Beyoncé will headline a solo tour for the first time since 2016 — before Beychella, Covid-19, and “Renaissance,” the singer said on Wednesday through social media.
The Renaissance World Tour, in support of Beyoncé’s seventh solo album, will continue for at least 40 shows, largely in stadiums, starting on May 10 in Stockholm and continuing through June in Europe before coming to North America, according to dates released on Beyoncé’s website. The tour includes one night at MetLife Stadium in New Jersey (July 29) and another at SoFi Stadium in Inglewood, California, in addition to concerts in Chicago, Philadelphia, Toronto, Atlanta, Phoenix, and Miami (Sept. 2).
Beginning Monday, members of Beyoncé’s BeyHive fan club will be able to buy a limited quantity of tickets for certain tour dates. Additional tickets will subsequently be distributed in phases per market, with a complex registration procedure for various levels of buyer.
The tour will use Ticketmaster’s Verified Fan system, which aims to limit bots and professional scalpers. It will be one of the first significant tests for Ticketmaster since the extraordinary demand for early tickets to Taylor Swift’s Eras Tour last year resulted in fan backlash and regulatory scrutiny. Beyoncé’s Parkwood Entertainment is producing the tour, which is being marketed by Live Nation. During a Senate Judiciary hearing last month, artists, fans, and politicians slammed Live Nation Entertainment, the music industry behemoth that owns Ticketmaster, as a monopoly that inhibits competition and punishes consumers.
Beyoncé’s concerts will be her first public live performances since her On the Run II tour with her husband, Jay-Z, in 2018. The tour coincided with the surprise publication of the Carters’ collaboration album, “Everything Is Love.” Beyoncé last went on tour in support of a solo album in 2016. Two years later, she headlined the Coachella Valley Music and Arts Festival.
All at once boisterous, rowdy, and delicious. A mind-blowing accomplishment of musical and choreographic direction.
Beyoncé delivered the song a video performance at the 94th Academy Awards the year prior.
The release of “Renaissance,” a dance-floor-friendly album inspired by the L.G.B.T.Q. community and including hits like “Break My Soul” and “Cuff It,” heralded her definitive return to the pop mainstream.

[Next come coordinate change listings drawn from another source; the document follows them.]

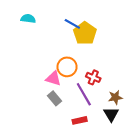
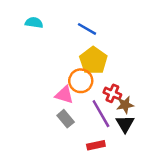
yellow pentagon: (85, 33) -> (93, 61), moved
brown star: (115, 97) -> (125, 105), moved
black triangle: (111, 114) -> (125, 124), moved

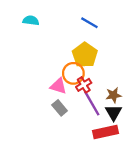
blue line: (87, 29) -> (89, 23), moved
red cross: (112, 93) -> (84, 85), moved, turned 35
red rectangle: (96, 145) -> (106, 132), moved, size x1.5

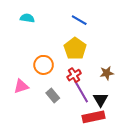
orange circle: (73, 73) -> (44, 65), moved
pink triangle: (58, 86) -> (21, 86), moved, turned -35
brown star: (114, 95) -> (107, 73), moved

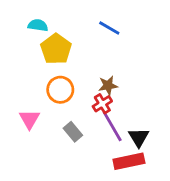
yellow pentagon: (75, 49) -> (56, 49), moved
brown star: (107, 73) -> (108, 86), moved
pink triangle: (21, 86) -> (29, 119), turned -42

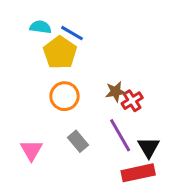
blue line: (109, 28) -> (72, 33), moved
red cross: (102, 104) -> (132, 101), moved
pink triangle: (29, 119) -> (31, 150), moved

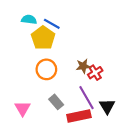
red rectangle: (138, 173) -> (79, 116), moved

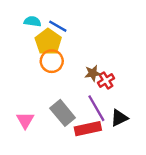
orange circle: (46, 69) -> (52, 61), moved
gray rectangle: (56, 102) -> (63, 113), size x1.5
black triangle: (107, 106) -> (119, 118), turned 35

The singer characterised “Renaissance” as one of three songs she recorded during the flu outbreak. “My purpose was to construct a safe haven, a place without judgement,” she stated in her Act I essay. Overthinking and perfectionism are not permitted. A place where one may rant, blow off steam, and feel liberated.
Since the Covid-19 outbreak, big music touring has entirely recovered, especially at its peak. According to the industry trade publication Pollstar, pent-up fan demand, inflation, and iconic musicians such as Bad Bunny, Elton John, and Harry Styles all contributed to touring’s record-breaking $6.28 billion in income last year, a more than 13 percent gain over 2019.
In addition to Beyoncé’s appearances, this year will witness big tours from Taylor Swift, Ed Sheeran, Metallica, Morgan Wallen, and Madonna.
Beyoncé performed for an invite-only audience of influencers and journalists at the grand opening of a luxury hotel in Dubai last month, and she sparked even more controversy than normal.
While some fans chastised the singer for taking a large salary in a nation where homosexuality is illegal, others pointed out that the artist’s set selection did not yet contain songs from “Renaissance.” According to the Guardian, “Beyoncé’s Dubai performance is not just an insult to LGBTQ+ fans, but also to workers’ rights in the UAE.”